=== Текст ===
Если бы Вадим Валерианович показал нам все это в начале 80-х годов! Но тогда и он, думаю, не знал, что это понадобится. Все мы не заметили, как нашим сознанием овладели идолы, а разгоны и солженицыны подменили наши гири.

Сегодня наше положение было бы гораздо тяжелее, если бы фальсификаторы гирь и весов орудовали в отсутствие В. В. Кожинова. На многих он действовал, как охлаждающий стержень на выходящий за рамки реактор. В. В. Кожинов целых пятнадцать лет служил “полицией нравов” для большой части нашей литературной элиты. При нем было стыдно переходить предел допустимой подлости. Все равно, конечно, этот предел у наших гуманитарных интеллектуалов оказался весьма растяжимым, но все же в “беспредел” под молчаливым взглядом такого “полицейского” пустилось гораздо меньше, чем могло бы. На той кухне, где инженеры человеческих душ готовили варево перестройки, В. В. Кожинов умел расставлять сигнализаторы не только разума, но и совести. Кто знает, скольких остановили или придержали их звоночки.
=== Фрагменты данных ===
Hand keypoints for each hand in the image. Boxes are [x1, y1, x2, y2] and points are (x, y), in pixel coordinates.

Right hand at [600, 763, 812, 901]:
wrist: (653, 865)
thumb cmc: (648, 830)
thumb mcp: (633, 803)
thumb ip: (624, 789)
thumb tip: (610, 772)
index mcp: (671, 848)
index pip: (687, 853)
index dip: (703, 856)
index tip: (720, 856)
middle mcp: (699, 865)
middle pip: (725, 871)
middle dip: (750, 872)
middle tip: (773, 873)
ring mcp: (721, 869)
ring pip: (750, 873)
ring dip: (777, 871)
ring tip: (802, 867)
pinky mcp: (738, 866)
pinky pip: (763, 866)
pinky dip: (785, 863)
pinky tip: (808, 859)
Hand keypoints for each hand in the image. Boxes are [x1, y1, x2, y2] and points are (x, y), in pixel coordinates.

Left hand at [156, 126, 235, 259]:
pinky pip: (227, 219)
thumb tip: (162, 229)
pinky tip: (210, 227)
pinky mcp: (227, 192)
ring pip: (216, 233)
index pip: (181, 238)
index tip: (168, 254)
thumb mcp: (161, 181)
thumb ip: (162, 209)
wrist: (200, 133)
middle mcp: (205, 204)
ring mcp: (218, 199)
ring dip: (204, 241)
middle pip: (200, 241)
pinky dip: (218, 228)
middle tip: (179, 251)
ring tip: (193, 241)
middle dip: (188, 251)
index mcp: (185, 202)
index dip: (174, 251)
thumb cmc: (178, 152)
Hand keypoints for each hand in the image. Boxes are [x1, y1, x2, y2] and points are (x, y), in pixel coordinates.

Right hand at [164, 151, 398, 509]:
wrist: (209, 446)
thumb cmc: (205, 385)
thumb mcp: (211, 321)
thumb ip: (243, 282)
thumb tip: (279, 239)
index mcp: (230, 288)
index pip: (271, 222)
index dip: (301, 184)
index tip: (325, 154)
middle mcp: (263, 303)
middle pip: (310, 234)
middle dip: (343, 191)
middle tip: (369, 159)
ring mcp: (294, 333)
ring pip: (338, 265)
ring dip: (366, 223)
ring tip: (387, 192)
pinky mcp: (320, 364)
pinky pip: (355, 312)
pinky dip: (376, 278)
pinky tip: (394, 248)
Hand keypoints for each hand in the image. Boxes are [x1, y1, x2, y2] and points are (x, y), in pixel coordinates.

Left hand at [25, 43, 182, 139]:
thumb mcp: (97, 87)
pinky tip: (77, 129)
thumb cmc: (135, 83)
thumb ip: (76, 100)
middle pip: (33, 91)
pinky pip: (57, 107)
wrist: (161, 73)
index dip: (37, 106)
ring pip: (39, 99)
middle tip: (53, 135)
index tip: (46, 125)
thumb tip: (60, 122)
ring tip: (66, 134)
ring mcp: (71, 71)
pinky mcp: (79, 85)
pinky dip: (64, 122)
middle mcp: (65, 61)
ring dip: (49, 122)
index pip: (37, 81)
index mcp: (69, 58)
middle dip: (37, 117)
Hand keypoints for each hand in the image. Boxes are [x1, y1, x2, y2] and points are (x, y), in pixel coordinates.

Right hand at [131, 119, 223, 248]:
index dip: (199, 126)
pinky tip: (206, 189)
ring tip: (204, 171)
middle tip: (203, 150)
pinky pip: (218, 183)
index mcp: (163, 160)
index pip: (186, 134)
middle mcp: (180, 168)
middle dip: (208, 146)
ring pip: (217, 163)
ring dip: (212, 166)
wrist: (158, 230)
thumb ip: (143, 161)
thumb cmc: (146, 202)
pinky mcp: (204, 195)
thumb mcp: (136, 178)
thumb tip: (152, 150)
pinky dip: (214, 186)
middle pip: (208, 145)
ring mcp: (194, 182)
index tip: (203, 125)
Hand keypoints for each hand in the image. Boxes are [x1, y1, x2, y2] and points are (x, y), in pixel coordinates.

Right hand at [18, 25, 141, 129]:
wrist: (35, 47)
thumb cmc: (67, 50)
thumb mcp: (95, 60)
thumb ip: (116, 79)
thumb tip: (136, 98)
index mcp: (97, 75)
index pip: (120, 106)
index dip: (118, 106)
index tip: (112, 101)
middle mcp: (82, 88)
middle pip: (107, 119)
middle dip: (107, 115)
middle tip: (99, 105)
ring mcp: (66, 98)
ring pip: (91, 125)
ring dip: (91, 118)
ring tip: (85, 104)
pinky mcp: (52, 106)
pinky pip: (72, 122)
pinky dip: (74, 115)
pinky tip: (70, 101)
===
=== Фрагменты данных ===
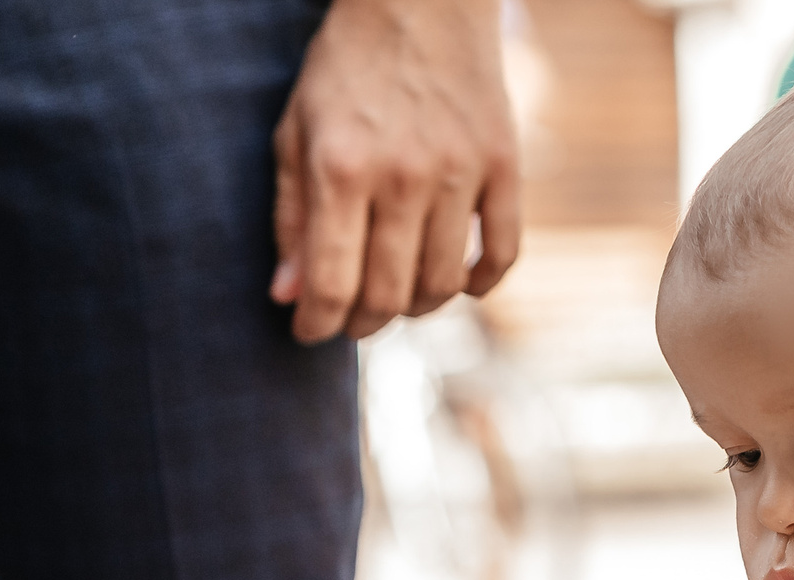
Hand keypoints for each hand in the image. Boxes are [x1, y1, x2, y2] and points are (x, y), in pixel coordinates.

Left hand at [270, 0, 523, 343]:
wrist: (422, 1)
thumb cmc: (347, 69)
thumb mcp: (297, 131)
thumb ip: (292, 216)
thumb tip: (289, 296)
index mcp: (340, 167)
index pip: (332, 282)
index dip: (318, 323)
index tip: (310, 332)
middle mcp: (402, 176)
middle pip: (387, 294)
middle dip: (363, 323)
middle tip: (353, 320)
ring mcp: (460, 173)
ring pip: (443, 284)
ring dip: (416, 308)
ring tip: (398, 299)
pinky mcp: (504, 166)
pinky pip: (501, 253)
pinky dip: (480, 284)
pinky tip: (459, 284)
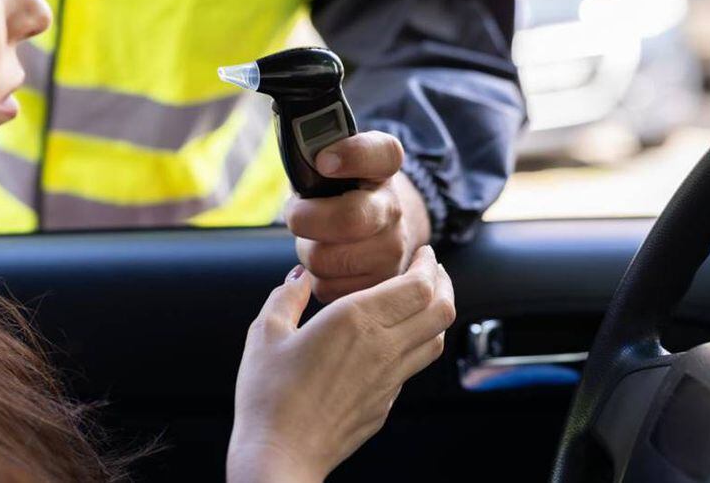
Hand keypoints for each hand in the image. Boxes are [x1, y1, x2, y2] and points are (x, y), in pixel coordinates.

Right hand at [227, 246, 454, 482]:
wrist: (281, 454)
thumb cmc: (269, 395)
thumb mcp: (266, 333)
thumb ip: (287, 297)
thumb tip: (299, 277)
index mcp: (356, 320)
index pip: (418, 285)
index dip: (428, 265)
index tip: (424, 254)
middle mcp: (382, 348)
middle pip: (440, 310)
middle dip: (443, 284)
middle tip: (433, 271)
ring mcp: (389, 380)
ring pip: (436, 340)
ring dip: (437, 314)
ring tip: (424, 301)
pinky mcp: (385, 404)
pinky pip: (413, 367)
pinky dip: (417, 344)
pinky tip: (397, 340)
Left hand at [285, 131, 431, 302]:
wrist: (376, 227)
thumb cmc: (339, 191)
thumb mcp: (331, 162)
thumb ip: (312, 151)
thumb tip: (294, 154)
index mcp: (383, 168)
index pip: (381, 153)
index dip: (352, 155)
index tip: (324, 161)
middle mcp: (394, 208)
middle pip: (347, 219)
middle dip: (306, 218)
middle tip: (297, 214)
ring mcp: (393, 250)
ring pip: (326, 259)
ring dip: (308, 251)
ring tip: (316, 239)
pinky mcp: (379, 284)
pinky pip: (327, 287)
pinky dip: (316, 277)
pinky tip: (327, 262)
===
=== Фрагменты данных ===
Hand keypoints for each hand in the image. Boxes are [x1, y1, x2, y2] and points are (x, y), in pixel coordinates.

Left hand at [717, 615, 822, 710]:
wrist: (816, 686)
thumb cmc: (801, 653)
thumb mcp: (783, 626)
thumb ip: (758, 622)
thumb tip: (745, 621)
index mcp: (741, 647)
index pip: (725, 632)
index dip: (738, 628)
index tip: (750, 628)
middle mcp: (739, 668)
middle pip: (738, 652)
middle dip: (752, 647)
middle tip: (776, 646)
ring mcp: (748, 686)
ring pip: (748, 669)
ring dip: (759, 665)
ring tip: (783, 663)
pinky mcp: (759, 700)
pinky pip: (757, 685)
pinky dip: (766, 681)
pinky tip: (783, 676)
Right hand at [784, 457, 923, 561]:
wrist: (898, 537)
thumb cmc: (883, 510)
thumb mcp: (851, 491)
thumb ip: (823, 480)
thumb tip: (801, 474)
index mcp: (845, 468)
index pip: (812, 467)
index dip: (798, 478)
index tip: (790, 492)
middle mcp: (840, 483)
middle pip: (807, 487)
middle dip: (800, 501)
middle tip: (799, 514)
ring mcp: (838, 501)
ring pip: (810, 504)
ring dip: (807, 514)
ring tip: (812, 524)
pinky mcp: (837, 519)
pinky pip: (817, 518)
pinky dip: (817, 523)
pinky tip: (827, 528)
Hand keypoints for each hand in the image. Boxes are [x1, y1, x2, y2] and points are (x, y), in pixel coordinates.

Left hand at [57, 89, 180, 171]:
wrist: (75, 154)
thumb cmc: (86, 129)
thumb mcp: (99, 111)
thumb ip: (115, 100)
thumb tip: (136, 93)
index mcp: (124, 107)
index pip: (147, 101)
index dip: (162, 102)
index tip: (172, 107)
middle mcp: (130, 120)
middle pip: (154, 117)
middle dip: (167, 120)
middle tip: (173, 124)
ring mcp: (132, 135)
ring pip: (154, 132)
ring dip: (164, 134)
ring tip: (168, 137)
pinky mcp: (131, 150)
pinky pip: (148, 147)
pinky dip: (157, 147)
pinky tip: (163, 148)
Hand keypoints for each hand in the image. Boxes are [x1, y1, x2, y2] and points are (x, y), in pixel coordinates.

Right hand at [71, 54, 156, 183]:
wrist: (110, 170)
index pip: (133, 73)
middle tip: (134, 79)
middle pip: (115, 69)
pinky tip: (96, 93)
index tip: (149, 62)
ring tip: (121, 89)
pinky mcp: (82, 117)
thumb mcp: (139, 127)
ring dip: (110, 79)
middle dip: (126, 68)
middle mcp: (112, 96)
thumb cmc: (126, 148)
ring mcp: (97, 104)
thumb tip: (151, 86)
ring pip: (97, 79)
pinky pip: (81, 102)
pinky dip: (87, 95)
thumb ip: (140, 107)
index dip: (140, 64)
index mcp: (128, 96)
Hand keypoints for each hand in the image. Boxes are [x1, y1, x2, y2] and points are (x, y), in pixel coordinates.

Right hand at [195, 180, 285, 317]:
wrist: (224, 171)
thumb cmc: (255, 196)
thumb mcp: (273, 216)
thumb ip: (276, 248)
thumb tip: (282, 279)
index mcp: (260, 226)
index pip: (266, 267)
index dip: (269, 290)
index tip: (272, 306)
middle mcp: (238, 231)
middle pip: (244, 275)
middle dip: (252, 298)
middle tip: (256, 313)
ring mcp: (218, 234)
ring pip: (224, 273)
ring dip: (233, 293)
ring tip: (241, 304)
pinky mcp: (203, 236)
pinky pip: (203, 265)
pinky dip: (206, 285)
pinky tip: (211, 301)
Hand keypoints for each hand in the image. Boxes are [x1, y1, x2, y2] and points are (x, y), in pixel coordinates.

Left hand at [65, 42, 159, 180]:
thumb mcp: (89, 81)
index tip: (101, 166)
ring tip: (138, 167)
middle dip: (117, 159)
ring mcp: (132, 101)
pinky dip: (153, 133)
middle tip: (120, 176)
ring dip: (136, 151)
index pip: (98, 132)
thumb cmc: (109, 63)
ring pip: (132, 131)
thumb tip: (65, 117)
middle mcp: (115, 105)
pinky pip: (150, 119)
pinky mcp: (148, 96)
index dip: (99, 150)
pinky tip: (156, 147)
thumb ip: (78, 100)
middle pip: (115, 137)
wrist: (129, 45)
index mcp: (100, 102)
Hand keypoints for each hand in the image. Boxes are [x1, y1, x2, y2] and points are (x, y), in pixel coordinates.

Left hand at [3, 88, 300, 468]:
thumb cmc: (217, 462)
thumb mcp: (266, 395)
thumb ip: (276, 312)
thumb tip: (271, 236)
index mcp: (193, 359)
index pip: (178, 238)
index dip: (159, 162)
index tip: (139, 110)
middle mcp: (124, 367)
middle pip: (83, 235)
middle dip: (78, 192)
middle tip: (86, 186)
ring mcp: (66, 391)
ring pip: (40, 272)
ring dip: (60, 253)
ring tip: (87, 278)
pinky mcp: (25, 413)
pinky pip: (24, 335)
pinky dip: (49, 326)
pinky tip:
===
__Задачи для решения__.
[A] Сколько лет, согласно тексту о В. В. Кожинове, он служил «полицией нравов» для большой части литературной элиты?
[B] Выпишите из текста о В. В. Кожинове отрывок, начиная со слов «Сегодня наше положение» и заканчивая словами «придержали их звоночки.».
[C] Допишите продолжение текста о В. В. Кожинове, начав сразу после его последнего предложения.

__Ответы по задачам__.
[A] Пятнадцать лет.

[B]
Сегодня наше положение было бы гораздо тяжелее, если бы фальсификаторы гирь и весов орудовали в отсутствие В. В. Кожинова. На многих он действовал, как охлаждающий стержень на выходящий за рамки реактор. В. В. Кожинов целых пятнадцать лет служил “полицией нравов” для большой части нашей литературной элиты. При нем было стыдно переходить предел допустимой подлости. Все равно, конечно, этот предел у наших гуманитарных интеллектуалов оказался весьма растяжимым, но все же в “беспредел” под молчаливым взглядом такого “полицейского” пустилось гораздо меньше, чем могло бы. На той кухне, где инженеры человеческих душ готовили варево перестройки, В. В. Кожинов умел расставлять сигнализаторы не только разума, но и совести. Кто знает, скольких остановили или придержали их звоночки.

[C]
В полной мере освоить созданные В. В. Кожиновым заделы и навыки сможет, конечно, молодежь. Мое поколение слишком потрясено. Как ни странно покажется, но В. В. Кожинову сохранять научную беспристрастность и спокойствие, при всем его темпераменте, позволяла глубокая вера — опора, почти никому из людей научного склада не доступная. Он верил, что Россия не может погибнуть, и потому не торопился, искал совершенства в своих опытах. Он мыслил столетиями. А к поражениям и утратам нынешнего времени относился с той “отрешенностью”, без которой нет науки. Он понял важный урок, который изложил в истории о черносотенцах: именно осознав неизбежность своего поражения, мыслители-консерваторы отрешились от конъюнктурного интереса и смогли увидеть фундаментальные вещи.

Урок этот имеет общий смысл. Конечно, надо бороться за каждый рубеж, за каждую пядь земли, надо изматывать противника и в отступлении. Но кто-то должен строить следующий рубеж — на котором враг будет остановлен и с которого начнется наступление и избавление. Важнейшие камни в основание этого рубежа заложил В. В. Кожинов. Туда подтянулись молодые, работа идет. Должны успеть.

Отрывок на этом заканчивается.